Cases of capillary leak syndrome have been reported with granulocyte-colony stimulating factor use. These have generally occurred in patients with advanced malignant diseases, sepsis, taking multiple chemotherapy medications or undergoing apheresis (see section 4.4).

Cutaneous vasculitis

Cutaneous vasculitis has been reported in patients treated with Neupogen. The mechanism of vasculitis in patients receiving Neupogen is unknown. During long-term use cutaneous vasculitis has been reported in 2% of SCN patients.

Leukocytosis

Leukocytosis (WBC > 50 × 109/l) was observed in 41% of normal donors and transient thrombocytopenia (platelets < 100 × 109/l) following filgrastim and leukapheresis was observed in 35% of donors (see section 4.4).

Sweets syndrome

Cases of Sweets syndrome (acute febrile neutrophilic dermatosis) have been reported in patients treated with Neupogen.

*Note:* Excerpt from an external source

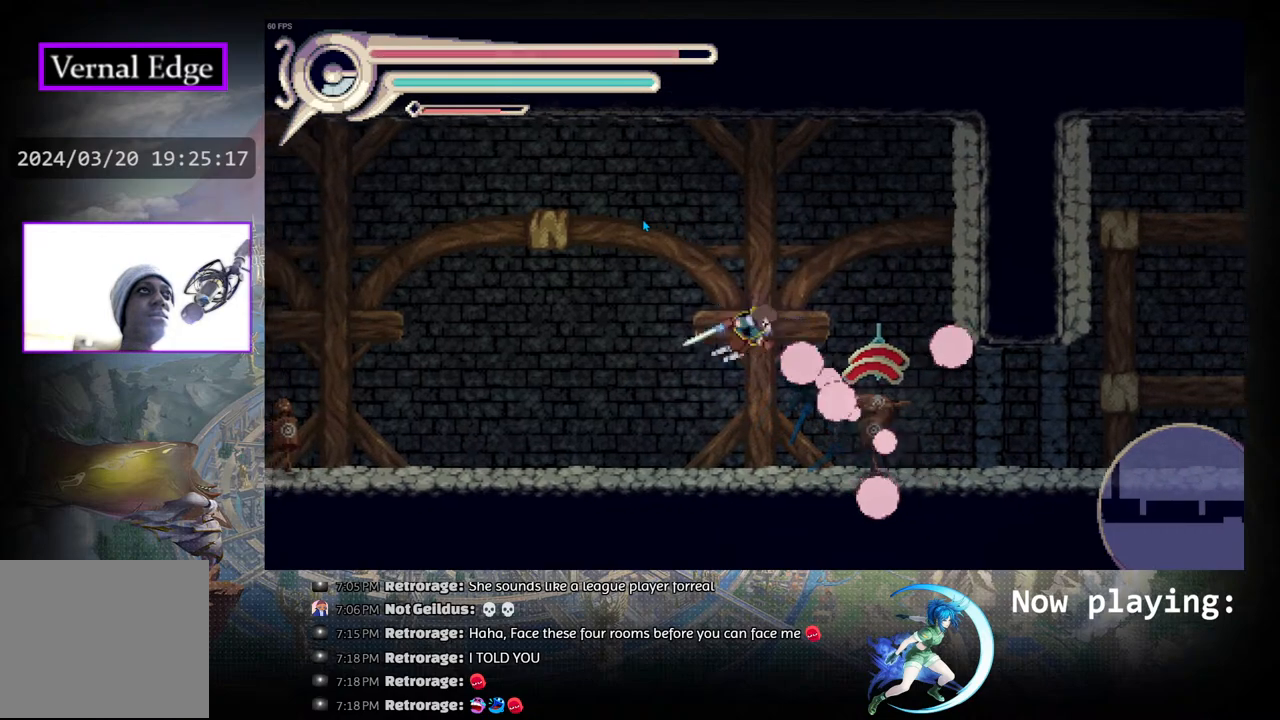
{"buttons": [], "left_stick": "center", "right_stick": "center", "events": [[83, "DPAD_RIGHT", "down"], [367, "DPAD_RIGHT", "up"], [400, "CROSS", "down"], [483, "CROSS", "up"]]}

Pseudogout (chondrocalcinosis pyrophosphate)

Pseudogout (chondrocalcinosis pyrophosphate) has been reported in patients with cancer treated with Neupogen.

GvHD

There have been reports of GvHD and fatalities in patients receiving G-CSF after allogeneic bone marrow transplantation (see sections 4.4 and 5.1).
 d.    Pediatric population

Data from clinical studies in pediatric patients indicate that the safety and efficacy of Neupogen are similar in both adults and children receiving cytotoxic chemotherapy suggesting no age-related differences in the pharmacokinetics of filgrastim. The only consistently reported adverse event was musculoskeletal pain‚ which is no different from the experience in the adult population.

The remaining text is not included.